Mitochondrial protection improved renal function and fibrosis in the ARAS STK, but only partly mitigated cellular senescence. This finding suggests that mitochondrial dysfunction may not be a major determinant of cellular senescence in the early stage of ARAS.
背景/目的:动脉粥样硬化性肾动脉狭窄(ARAS)可能导致肾损伤和线粒体功能障碍,这与细胞衰老有关。艾拉米肽是一种靶向线粒体的肽,可改善ARAS患者的肾功能,但它是否能减轻衰老尚不清楚。我们假设艾拉米肽可以减少ARAS患者衰老的狭窄肾脏(STK)。

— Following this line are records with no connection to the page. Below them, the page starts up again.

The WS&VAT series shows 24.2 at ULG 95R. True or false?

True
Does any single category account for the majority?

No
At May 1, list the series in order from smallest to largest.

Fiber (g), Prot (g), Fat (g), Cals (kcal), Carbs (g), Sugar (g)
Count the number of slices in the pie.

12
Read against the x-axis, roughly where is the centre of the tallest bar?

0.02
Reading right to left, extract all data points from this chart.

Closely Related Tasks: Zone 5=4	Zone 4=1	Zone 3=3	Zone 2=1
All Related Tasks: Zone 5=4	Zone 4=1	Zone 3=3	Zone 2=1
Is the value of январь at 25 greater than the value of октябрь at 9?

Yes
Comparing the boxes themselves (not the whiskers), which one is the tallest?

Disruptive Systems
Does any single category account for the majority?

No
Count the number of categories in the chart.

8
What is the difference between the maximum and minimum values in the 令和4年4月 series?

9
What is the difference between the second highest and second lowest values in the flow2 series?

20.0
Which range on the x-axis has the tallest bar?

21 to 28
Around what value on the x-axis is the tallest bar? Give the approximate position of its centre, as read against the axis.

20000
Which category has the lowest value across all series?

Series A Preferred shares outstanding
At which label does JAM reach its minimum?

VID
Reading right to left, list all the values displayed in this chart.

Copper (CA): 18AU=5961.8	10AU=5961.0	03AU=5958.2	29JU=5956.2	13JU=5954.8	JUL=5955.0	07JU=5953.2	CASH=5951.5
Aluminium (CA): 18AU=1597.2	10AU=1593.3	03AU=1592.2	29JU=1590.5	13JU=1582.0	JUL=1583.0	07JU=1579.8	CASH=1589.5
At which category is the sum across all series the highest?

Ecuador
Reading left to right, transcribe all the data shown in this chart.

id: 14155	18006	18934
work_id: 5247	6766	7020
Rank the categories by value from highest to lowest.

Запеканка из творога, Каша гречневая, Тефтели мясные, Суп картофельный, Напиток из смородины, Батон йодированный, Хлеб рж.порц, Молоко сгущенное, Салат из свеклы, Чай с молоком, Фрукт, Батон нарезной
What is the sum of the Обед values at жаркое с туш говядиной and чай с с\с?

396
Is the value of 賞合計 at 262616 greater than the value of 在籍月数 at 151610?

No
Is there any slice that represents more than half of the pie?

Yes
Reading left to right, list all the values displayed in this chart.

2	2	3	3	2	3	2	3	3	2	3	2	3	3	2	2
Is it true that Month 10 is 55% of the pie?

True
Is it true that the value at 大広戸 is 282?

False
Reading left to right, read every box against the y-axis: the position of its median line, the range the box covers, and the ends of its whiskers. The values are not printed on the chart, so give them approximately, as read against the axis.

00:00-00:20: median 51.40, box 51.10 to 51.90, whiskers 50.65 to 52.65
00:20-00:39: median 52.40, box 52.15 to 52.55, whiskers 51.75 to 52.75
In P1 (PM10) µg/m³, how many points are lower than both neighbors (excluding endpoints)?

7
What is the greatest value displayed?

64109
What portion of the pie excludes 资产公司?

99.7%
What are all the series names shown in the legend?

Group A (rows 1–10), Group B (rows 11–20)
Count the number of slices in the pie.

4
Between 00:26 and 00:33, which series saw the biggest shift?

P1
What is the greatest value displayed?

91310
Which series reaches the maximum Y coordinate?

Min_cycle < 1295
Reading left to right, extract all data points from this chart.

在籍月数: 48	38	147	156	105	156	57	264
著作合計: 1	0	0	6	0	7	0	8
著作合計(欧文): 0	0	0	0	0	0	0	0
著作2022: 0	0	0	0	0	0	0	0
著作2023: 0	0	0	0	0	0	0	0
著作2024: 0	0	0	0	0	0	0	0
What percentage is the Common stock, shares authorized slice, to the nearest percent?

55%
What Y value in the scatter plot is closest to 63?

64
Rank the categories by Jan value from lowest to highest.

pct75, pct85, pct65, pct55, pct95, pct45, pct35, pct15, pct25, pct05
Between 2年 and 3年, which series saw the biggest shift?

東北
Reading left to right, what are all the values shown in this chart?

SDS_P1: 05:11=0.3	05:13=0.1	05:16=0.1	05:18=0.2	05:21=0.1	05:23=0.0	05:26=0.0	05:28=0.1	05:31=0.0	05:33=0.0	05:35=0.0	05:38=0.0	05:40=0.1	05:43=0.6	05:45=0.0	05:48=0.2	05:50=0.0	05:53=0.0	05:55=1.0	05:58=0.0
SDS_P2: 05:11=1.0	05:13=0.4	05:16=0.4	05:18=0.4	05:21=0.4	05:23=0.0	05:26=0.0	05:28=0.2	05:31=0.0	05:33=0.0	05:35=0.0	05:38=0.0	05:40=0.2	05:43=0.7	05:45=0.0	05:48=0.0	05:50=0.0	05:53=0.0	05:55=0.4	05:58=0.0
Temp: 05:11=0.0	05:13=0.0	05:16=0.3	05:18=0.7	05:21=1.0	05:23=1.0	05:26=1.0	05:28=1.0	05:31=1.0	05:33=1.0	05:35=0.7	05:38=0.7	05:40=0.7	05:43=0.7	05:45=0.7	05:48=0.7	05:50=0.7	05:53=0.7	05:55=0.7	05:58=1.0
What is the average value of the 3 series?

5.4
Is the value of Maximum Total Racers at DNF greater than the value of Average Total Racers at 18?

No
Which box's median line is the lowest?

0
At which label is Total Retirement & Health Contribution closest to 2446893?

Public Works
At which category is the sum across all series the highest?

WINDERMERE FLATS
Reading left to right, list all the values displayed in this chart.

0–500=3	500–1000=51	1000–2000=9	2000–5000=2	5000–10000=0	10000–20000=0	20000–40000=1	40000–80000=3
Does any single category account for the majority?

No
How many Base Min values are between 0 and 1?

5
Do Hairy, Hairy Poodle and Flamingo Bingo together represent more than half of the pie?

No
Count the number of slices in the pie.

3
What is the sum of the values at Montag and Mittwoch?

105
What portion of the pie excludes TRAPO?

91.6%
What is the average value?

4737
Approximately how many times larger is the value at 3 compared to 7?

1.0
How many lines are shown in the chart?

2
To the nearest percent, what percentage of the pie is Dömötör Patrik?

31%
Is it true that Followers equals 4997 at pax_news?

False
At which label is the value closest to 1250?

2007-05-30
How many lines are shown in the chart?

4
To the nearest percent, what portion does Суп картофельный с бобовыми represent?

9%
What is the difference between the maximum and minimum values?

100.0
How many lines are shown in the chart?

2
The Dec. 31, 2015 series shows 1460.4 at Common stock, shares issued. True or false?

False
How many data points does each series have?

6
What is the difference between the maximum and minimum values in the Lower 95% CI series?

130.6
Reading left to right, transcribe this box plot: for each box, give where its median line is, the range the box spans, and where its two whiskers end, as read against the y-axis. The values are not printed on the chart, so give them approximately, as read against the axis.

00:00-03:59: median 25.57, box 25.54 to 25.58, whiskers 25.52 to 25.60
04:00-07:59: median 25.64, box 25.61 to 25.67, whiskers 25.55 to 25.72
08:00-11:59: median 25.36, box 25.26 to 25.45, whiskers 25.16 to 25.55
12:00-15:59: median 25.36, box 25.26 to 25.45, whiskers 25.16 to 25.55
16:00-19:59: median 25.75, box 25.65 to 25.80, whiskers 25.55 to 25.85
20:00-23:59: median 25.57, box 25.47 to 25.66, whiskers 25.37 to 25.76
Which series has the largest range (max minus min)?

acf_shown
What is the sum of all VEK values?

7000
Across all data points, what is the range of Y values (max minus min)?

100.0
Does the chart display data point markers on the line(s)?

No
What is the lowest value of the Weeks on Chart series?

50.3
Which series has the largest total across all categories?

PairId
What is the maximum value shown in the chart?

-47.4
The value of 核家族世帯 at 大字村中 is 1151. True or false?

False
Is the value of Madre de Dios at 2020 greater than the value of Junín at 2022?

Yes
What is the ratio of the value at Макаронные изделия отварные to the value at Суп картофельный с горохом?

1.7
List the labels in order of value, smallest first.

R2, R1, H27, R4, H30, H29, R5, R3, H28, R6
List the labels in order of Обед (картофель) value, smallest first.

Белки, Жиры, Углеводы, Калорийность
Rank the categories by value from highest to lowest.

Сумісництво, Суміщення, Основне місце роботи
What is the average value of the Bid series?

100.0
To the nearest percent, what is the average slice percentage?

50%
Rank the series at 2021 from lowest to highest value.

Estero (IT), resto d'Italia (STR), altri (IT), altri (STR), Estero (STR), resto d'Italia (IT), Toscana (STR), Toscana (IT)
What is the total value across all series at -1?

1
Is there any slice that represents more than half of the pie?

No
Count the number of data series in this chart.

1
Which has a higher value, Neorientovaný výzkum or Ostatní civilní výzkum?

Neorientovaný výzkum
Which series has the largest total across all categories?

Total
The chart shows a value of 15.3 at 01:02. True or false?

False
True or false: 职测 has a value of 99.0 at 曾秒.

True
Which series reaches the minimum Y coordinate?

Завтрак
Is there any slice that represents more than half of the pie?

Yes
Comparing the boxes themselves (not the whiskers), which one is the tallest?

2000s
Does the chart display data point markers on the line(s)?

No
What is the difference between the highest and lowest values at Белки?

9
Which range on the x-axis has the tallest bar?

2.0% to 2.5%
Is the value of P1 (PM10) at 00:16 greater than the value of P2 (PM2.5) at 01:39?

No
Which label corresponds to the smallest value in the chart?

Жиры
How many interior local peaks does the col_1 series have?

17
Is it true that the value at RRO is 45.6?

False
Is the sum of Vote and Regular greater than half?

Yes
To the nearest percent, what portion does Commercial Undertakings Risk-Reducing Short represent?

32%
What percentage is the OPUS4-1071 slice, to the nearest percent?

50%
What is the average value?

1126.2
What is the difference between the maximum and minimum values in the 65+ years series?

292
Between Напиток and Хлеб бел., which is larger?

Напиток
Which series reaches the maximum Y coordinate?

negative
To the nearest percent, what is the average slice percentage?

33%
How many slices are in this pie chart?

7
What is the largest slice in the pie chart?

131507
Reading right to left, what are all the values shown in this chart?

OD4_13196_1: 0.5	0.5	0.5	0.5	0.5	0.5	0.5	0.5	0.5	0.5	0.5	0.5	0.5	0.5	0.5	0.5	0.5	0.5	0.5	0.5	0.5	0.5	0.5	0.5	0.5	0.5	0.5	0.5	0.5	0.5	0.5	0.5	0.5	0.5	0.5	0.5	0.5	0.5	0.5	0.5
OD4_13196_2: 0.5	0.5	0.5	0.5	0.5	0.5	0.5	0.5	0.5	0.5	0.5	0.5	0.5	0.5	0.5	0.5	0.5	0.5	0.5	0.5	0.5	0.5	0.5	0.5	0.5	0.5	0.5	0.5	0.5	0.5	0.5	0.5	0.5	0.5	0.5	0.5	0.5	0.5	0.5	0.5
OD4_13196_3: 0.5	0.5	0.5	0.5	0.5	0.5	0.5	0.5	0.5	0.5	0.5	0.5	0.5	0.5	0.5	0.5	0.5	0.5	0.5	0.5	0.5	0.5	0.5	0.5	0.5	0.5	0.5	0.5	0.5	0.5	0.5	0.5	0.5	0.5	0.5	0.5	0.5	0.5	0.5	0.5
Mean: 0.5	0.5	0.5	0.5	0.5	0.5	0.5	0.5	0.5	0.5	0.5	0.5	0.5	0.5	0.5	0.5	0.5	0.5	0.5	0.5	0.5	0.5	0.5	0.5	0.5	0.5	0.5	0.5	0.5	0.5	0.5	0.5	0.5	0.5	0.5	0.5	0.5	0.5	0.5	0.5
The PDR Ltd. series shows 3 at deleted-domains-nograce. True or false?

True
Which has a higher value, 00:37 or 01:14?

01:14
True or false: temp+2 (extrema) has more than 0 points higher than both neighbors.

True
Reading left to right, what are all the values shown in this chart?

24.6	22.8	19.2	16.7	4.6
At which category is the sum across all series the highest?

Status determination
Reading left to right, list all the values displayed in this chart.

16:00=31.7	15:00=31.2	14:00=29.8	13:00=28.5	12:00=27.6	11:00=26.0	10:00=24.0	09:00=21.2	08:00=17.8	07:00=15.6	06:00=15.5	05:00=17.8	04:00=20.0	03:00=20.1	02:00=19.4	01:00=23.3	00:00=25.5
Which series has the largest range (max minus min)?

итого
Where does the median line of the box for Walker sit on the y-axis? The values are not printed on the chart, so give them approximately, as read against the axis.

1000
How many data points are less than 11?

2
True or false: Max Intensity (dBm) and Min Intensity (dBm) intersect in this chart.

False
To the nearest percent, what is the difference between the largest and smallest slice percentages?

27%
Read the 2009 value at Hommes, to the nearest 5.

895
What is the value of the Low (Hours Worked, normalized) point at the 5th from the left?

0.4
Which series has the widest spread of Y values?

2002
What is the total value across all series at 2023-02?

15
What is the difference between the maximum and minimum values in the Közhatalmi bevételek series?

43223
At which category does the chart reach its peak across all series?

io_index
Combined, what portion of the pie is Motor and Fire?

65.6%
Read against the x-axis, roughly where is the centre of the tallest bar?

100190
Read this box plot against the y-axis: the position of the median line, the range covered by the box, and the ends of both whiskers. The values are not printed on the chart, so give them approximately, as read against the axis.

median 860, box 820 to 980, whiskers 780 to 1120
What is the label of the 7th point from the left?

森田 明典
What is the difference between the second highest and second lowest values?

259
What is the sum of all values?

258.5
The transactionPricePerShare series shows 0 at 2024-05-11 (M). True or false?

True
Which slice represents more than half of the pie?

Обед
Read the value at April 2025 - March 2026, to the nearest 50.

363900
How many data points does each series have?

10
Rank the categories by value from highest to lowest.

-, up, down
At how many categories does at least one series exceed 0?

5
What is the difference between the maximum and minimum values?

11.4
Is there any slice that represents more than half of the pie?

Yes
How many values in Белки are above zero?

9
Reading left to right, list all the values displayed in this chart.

将家猪随机分为对照组和单侧ARAS组,单侧ARAS组在ARAS或假手术6周后开始,未治疗或皮下注射艾拉米肽(每周5天)治疗4周(每组n = 6)。治疗结束后,使用多排螺旋计算机断层扫描在体内评估STK肾血流量(RBF)和肾小球滤过率(GFR)。分别在三色染色和二氢乙锭染色的切片上分析肾纤维化和氧化应激。使用酶联免疫吸附测定、蛋白质免疫印迹法和免疫组织化学法测量肾脏中参与电子传递链(COX4、ATP/ADP比率)、生物合成(PGC1α、PPARα)、动力学(MFN2、DRP1)和线粒体自噬(parkin、p62)的线粒体标志物。通过显微镜检查、定量逆转录-聚合酶链反应和蛋白质免疫印迹法研究细胞衰老(衰老相关β-半乳糖苷酶和异染色质灶、磷酸化-H2AX和p16/21/53)和衰老相关分泌表型(SASP;PAI-1、MCP-1、TGFβ和TNFα)标志物。
ARAS猪的血压升高,而STK-RBF和GFR降低,组织瘢痕增加。ARAS诱导STK细胞衰老并积累功能失调的线粒体,这与心磷脂丢失、线粒体生物合成上调和线粒体自噬缺陷有关。艾拉米肽使ARAS患者的STK-RBF和GFR恢复正常,减轻纤维化和氧化应激,并恢复线粒体心磷脂、生物合成和线粒体自噬,但未改变SASP标志物,仅减弱了衰老相关β-半乳糖苷酶活性和p53基因表达。
线粒体保护改善了ARAS患者STK的肾功能和纤维化,但仅部分减轻了细胞衰老。这一发现表明,线粒体功能障碍可能不是ARAS早期细胞衰老的主要决定因素。